= What you should do =
Would you return, word for word, the lines of the data below from the line with "M52,592L143,617L141,629L48,607L43,603L46,593L52,595Z" through the line with "M641,179L676,255", and no others?

= Record excerpts =
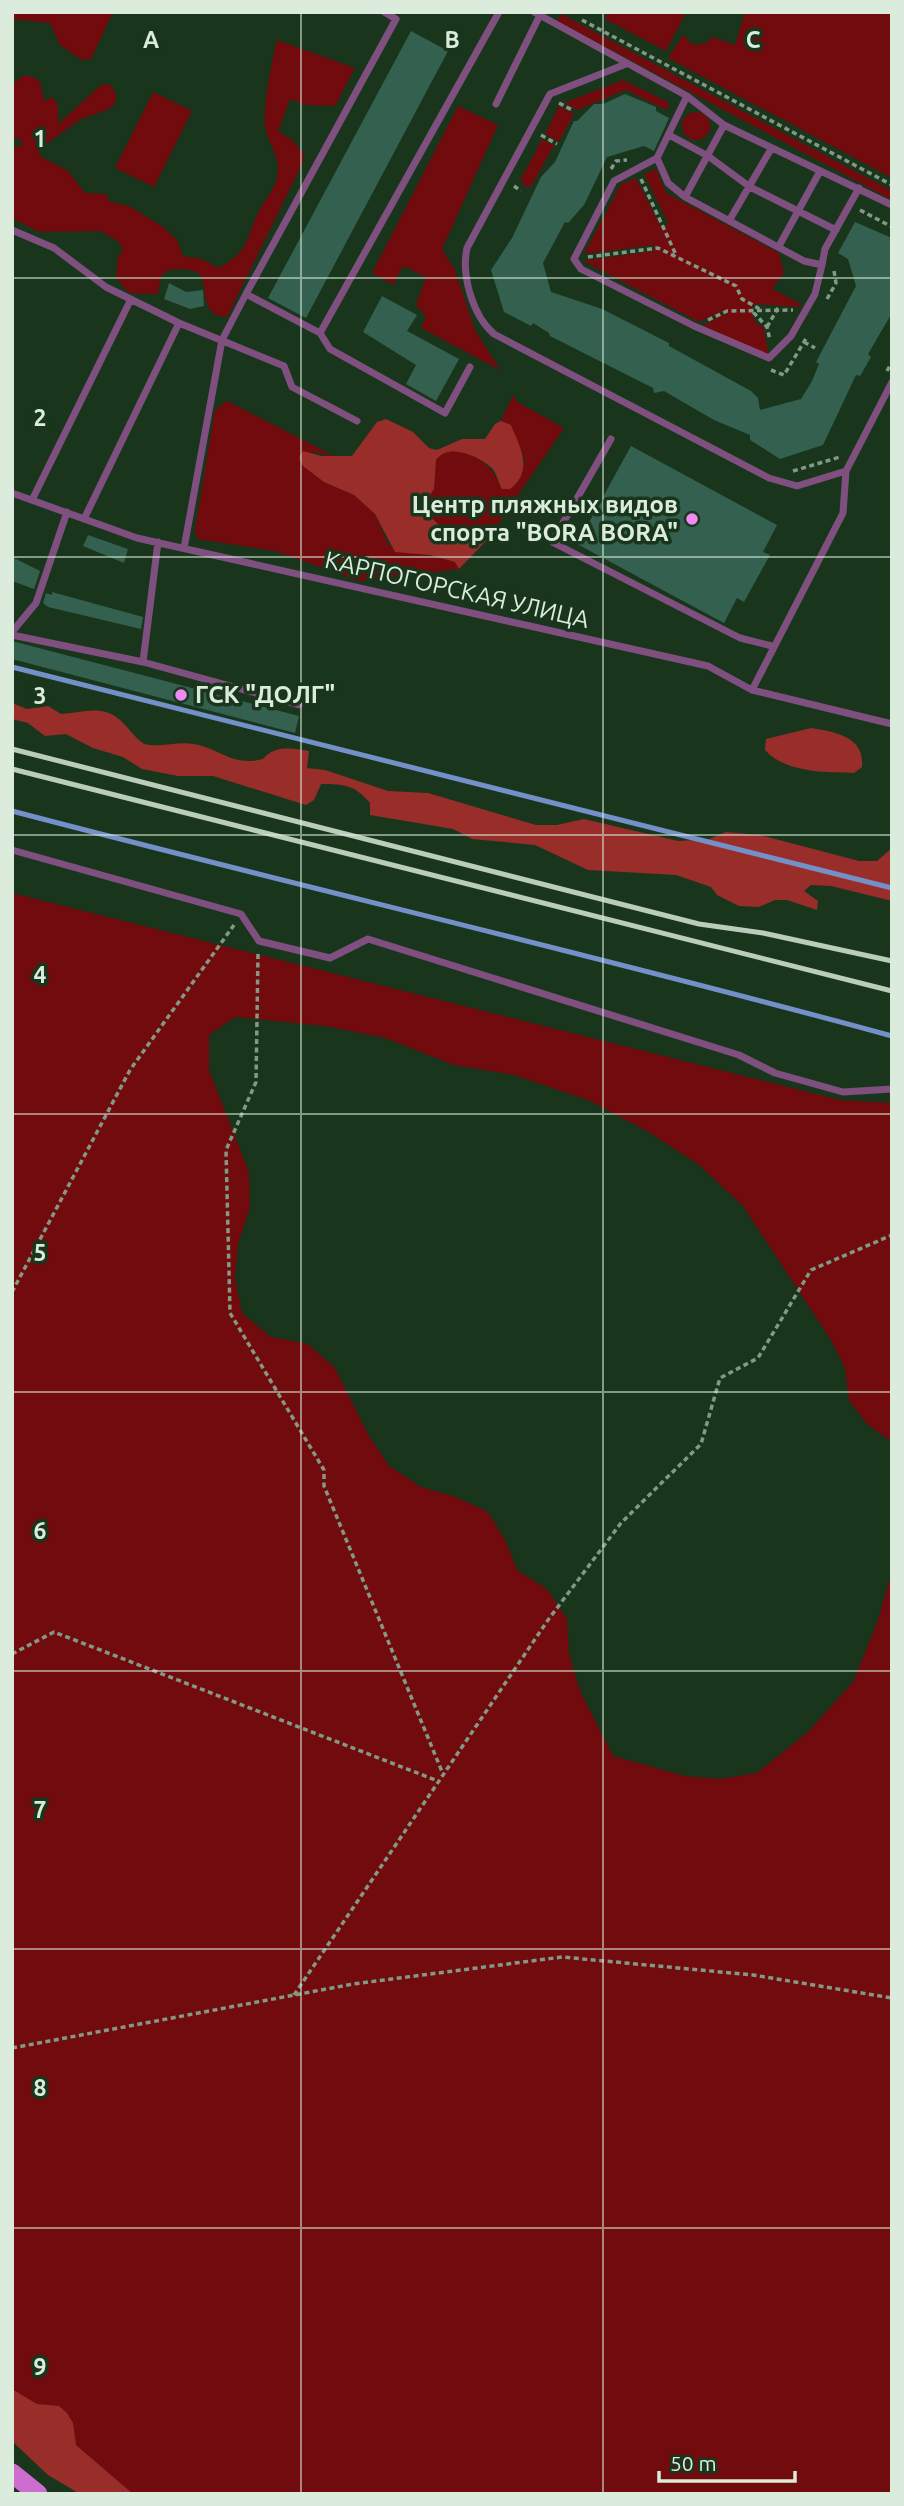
<svg xmlns="http://www.w3.org/2000/svg" width="904" height="2506" font-family="Ubuntu,sans-serif">
  <style>
    .green { fill: #710b0e }
    .forest { fill: #982d29 }
    .lines { fill: none; stroke-linecap: round; stroke-linejoin: round }
    .stream { stroke: #7490c8; stroke-width: 5 }
    .building { fill: #33604f }
    .path { stroke: #839985; stroke-width: 3.5; stroke-dasharray: 5 3.5; stroke-linecap: butt }
    .service { stroke: #7f507f; stroke-width: 7 }
    .primary { stroke: #ce6dcf; stroke-width: 19 }
    .rail { stroke: #bacdbb; stroke-width: 5 }
    .grid { fill: none; stroke: #dbecdc; stroke-width: 2; stroke-opacity: 0.55 }
    .poi-dot { fill: #f28af3; stroke: #19361d; stroke-width: 2.5 }
    .labels { text-anchor: middle; stroke-width: 7; stroke-linejoin: round; paint-order: stroke }
    .poi-label { font-size: 24px; font-weight: bold; fill: #dbecdc; stroke: #19361d; text-anchor: end }
    .street-label { font-size: 24px; fill: #dbecdc; stroke: #19361d }
    .grid-label { font-size: 23px; text-anchor: middle; font-weight: bold; fill: #dbecdc; stroke: #19361d; stroke-width: 7; stroke-linejoin: round; paint-order: stroke }
  </style>
  <rect width="100%" height="100%" fill="#19361d"/>
  <path class="green" d="M12,12H113L91,59L82,60L60,45L50,23L12,19Z
    M608,12H686L666,51L605,19Z
    M745,12H892V178L668,58L683,35L693,45L707,43L712,37L735,45Z
    M561,14L892,191V200L557,21Z
    M277,40L355,68L335,106L306,105L290,99L278,131L292,140L304,154L303,162L227,317L215,315C192,292 222,264 168,270L161,276L158,294L129,293L116,278L118,258L123,249L118,241L100,231L39,232L12,218V148L22,145L19,138L12,140V81L16,82L22,76H32L40,82L44,101L52,97L58,104V124L100,86L109,84L115,91L116,102L109,109L81,119L42,147L39,156L67,170L85,193L106,194L110,202L129,206L163,227L177,240L183,256L202,259L218,268C252,250 245,237 260,209C267,196 277,187 278,171C279,155 267,141 265,125C263,103 272,62 277,40Z
    M623,80L670,103L666,110L626,90L577,110L564,103Z
    M153,92L192,111L154,187L115,168Z
    M458,106L498,125L442,249L455,270L475,330L500,370L421,328L426,316L416,305L426,277L403,266L393,285L372,273Z
    M559,106L574,114L559,142L545,134Z
    M682 126a14 14 0 1 1 28 0a14 14 0 1 1-28 0Z
    M542,139L554,145L531,187L524,186L521,179Z
    M656,169L666,193L779,253L784,273L772,289L801,304V307L754,304L751,311L755,322L764,328L769,358L703,325L726,313L727,309L699,322L583,261L653,251L655,245L584,254L621,184L636,178L663,231L668,222L644,174Z
    M513,395L517,402L564,428L487,540C462,539 435,530 424,504L434,489L436,460C451,437 492,462 498,482L517,483L525,461L511,425L501,421Z
    M227,401L336,457L311,451V472L324,482L354,495L375,514L389,546L456,562L459,569L360,581L275,551L197,539L195,530L215,410Z
    M12,893L840,1100L892,1103V1442L867,1424L849,1400L845,1368L831,1340L743,1206L698,1164L647,1131L588,1100L514,1075L454,1065L385,1038L325,1026L235,1017L209,1035V1070L249,1172L250,1207L238,1244L235,1278L242,1313L271,1337L308,1344L335,1368L369,1436L389,1466L421,1487L456,1497L488,1512L506,1542L517,1570L547,1589L567,1619L569,1654L580,1691L613,1756L685,1776L719,1779L757,1773L808,1732L853,1682L877,1623L892,1571V2494H87L12,2432Z"/>
  <path class="forest" d="M386,419L413,432L429,448L437,450L462,439H485L495,424L501,421L511,425C520,447 534,471 510,489H502C498,482 497,474 492,468C479,456 448,442 436,460L434,489L424,504C434,531 462,538 487,540L459,569L455,562L430,555L395,552L375,514L354,495L324,482L303,466L299,458L303,451L321,456H352L377,422Z
    M12,703L27,709L48,706L61,714C82,713 102,704 120,720C129,728 134,737 144,744C161,748 177,741 194,744C221,749 233,767 263,759C274,745 292,748 309,751L307,768L325,770L388,791L428,793L536,825H557L584,819L678,841L709,839L726,832L760,835L859,861H877L892,848V901L831,886L811,885L804,891L818,901L817,910L787,900H775L759,907L739,906L717,895L711,887L676,875L588,870L535,845L472,839L453,829L370,815V803C355,785 344,784 321,784L314,800L306,805L213,776H178L142,769L123,757L93,748L66,734L45,736L28,723L12,719Z
    M811,728C836,732 865,737 862,767L854,773C825,772 786,773 765,750L766,739Z
    M12,2389L37,2404L59,2406L67,2413L73,2423L76,2445L133,2494H80L48,2475L12,2441Z"/>
  <g class="lines">
    <path class="stream" d="M12,667L892,888
      M12,811C305,888 600,956 892,1036"/>
  </g>
  <path class="building" d="M411,31L448,51L306,318L268,298Z
    M625,94L656,107V111L669,118L654,151L644,146L607,157L584,205L568,223L565,222L543,263L551,292L602,309L669,343V346L751,391L758,398L760,410L801,399L812,381L819,364L816,362L856,286L848,259L838,253L855,222L892,238V313L868,354L871,357L860,376L856,375L823,445L780,459L750,440V435L714,420L664,391L654,393L653,388L550,336L549,333L533,323L531,326L504,312L491,270L512,238L541,177L555,162L574,121H577L594,104H603Z
    M169,283L186,292L203,290L204,306L190,309L164,299Z
    M382,296L417,315L407,331L459,359L436,401L406,384L416,365L363,332Z
    M631,446L777,525L763,552L770,555L744,602L737,598L724,623L577,544Z
    M88,535L128,549L124,563L83,546Z
    M12,557L40,571L34,589L12,581Z
    M52,592L143,617L141,629L48,607L43,603L46,593L52,595Z
    M12,641L299,716L295,733L12,659Z"/>
  <g class="lines">
    <path class="path" d="M582,20L892,185
      M559,103L574,111
      M541,135L557,144
      M611,169L616,161L627,160
      M641,179L676,255
      M514,186L521,191
      M860,210L892,227
      M588,257L658,248L736,286L742,299L758,308L754,313L767,327L770,340
      M827,299L836,283L834,271
      M708,320L727,311L793,310
      M767,327L778,308
      M804,342L815,348
      M771,370L784,375L807,337
      M887,371L892,362
      M793,471L840,457
      M258,954L256,1082L226,1150L230,1313L324,1470V1486L443,1774
      M12,1292L130,1070L234,925
      M12,1654L54,1632L438,1781
      M294,1995L548,1620L621,1523L701,1444L720,1378L758,1358L811,1270L892,1235
      M12,2048L353,1984L562,1957L753,1975L892,1998"/>
    <path class="service" d="M384,12L396,19L246,294L320,333L499,12
      M534,12L687,96L724,125L892,205
      M626,64L550,94L467,248C461,276 473,316 494,334L769,478L797,486L846,471L892,382
      M687,96L657,158L668,183L685,197L804,261L822,265L825,249L859,188
      M496,104L539,17
      M669,135L708,156L750,187L836,230
      M657,158L614,181L574,259L581,269L694,326L769,358L791,336L815,294L822,265
      M685,197L724,125
      M729,221L771,149
      M12,230L54,248L106,287L179,323L284,366L292,387L357,421
      M779,246L819,173
      M320,333L330,349L445,413L470,367
      M611,439L552,542L740,638L772,646
      M12,493L137,538L708,666L752,690L892,724
      M32,500L131,299
      M84,519L179,323
      M184,548L222,340L246,294
      M12,632L36,603L67,512
      M12,635L143,662L299,705
      M143,662L158,542
      M752,690L843,513L846,471
      M12,850L241,914L259,941L330,958L368,939L739,1055L775,1073L843,1092L892,1089"/>
    <path class="primary" d="M12,2473L38,2494"/>
    <path class="rail" d="M12,749L699,924L763,933L892,961
      M12,769L892,991"/>
  </g>
  <path class="grid" d="M301,12V2494M603,12V2494M12,278H892M12,557H892M12,835H892M12,1114H892M12,1392H892M12,1671H892M12,1949H892M12,2228H892"/>
  <g class="poi-dot">
    <circle cx="692" cy="519" r="7"/>
    <circle cx="181" cy="695" r="7"/>
  </g>
  <g class="labels">
    <g class="poi-label">
      <text x="678" y="513">Центр пляжных видов<tspan x="678" dy="28">спорта "BORA BORA"</tspan></text>
      <text x="195" y="703" text-anchor="start">ГСК "ДОЛГ"</text>
    </g>
    <g class="street-label">
      <text transform="translate(457 590) rotate(13)" y="8">КАРПОГОРСКАЯ УЛИЦА</text>
    </g>
  </g>
  <g class="grid-label">
    <text x="151" y="48">A</text>
    <text x="452" y="48">B</text>
    <text x="753" y="48">C</text>
    <text x="40" y="147">1</text>
    <text x="40" y="426">2</text>
    <text x="40" y="704">3</text>
    <text x="40" y="983">4</text>
    <text x="40" y="1261">5</text>
    <text x="40" y="1539">6</text>
    <text x="40" y="1818">7</text>
    <text x="40" y="2096">8</text>
    <text x="40" y="2375">9</text>
  </g>
  <rect width="904" height="2506" fill="none" stroke="#dbecdc" stroke-width="28"/>
  <path d="M659 2471v10h136v-10" fill="none" stroke="#dbecdc" stroke-width="3.5"/>
  <text x="670" y="2471" font-size="21" fill="#dbecdc" stroke="#19361d" stroke-width="5" paint-order="stroke">50 m</text>
</svg>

= Expected answer =
    M52,592L143,617L141,629L48,607L43,603L46,593L52,595Z
    M12,641L299,716L295,733L12,659Z"/>
  <g class="lines">
    <path class="path" d="M582,20L892,185
      M559,103L574,111
      M541,135L557,144
      M611,169L616,161L627,160
      M641,179L676,255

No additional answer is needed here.